J’avais pour l’abbé Hestrest des lettres de plusieurs missionnaires de Siam ; je fis amarrer notre barque devant sa demeure et je mis pied à terre ; mais les neuf jours de stagnation forcée auxquels j’avais été obligé de me soumettre m’avaient fait perdre pour un instant l’usage de mes membres, et j’eus quelque peine à marcher.

L’abbé Hestrest m’accueillit en frère et m’offrit un abri dans sa modeste case jusqu’à ce que je pusse me loger ailleurs. La première nouvelle qu’il m’apprit fut que la France était en guerre avec l’Autriche.

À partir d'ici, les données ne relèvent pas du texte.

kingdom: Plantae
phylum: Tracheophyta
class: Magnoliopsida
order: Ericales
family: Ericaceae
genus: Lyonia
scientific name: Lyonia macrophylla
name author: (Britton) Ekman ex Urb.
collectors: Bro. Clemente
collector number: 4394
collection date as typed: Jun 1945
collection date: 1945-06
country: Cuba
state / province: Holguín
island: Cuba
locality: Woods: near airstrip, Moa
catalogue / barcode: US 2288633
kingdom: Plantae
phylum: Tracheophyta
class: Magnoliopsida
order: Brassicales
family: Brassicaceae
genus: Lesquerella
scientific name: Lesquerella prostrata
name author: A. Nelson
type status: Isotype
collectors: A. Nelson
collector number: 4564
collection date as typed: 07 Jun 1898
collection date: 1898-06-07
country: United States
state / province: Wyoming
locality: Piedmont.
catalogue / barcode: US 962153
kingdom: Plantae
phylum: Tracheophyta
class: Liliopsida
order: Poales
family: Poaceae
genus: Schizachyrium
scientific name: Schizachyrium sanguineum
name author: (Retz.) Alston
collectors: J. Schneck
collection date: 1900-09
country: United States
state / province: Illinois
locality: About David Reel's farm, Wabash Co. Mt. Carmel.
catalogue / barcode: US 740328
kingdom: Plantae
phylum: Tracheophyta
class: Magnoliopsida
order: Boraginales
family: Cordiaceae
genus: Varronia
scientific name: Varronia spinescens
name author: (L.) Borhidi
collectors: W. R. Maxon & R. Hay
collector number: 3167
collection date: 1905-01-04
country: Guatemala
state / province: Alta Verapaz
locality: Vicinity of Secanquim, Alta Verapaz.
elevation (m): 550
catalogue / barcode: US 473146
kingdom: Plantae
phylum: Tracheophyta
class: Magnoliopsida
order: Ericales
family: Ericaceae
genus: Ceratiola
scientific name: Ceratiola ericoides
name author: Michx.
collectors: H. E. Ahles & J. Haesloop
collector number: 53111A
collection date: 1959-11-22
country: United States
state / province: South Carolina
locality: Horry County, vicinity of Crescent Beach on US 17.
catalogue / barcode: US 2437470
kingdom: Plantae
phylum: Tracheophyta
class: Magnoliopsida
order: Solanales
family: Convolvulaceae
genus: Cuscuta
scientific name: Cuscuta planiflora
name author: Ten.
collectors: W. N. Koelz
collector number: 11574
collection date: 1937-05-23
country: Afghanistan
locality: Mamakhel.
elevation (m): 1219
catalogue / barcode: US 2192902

J’ignorais même qu’il y eût quelque différend entre les deux gouvernements. L’Italie allait naître de ce conflit ! À peine étais-je débarqué qu’on nous annonça le passage du roi qui revenait de son excursion. L’abbé Hestrest me conduisit au bord de la rivière. Dès que le roi eut aperçu un étranger à côté du missionnaire, il donna l’ordre à ses rameurs d’accoster le rivage, et, quand il fut à portée de la voix, il s’adressa à l’abbé :

« Quel est l’étranger qui est avec vous ?

— Sire, c’est un Français.

— Un Français ! » répondit-il avec vivacité.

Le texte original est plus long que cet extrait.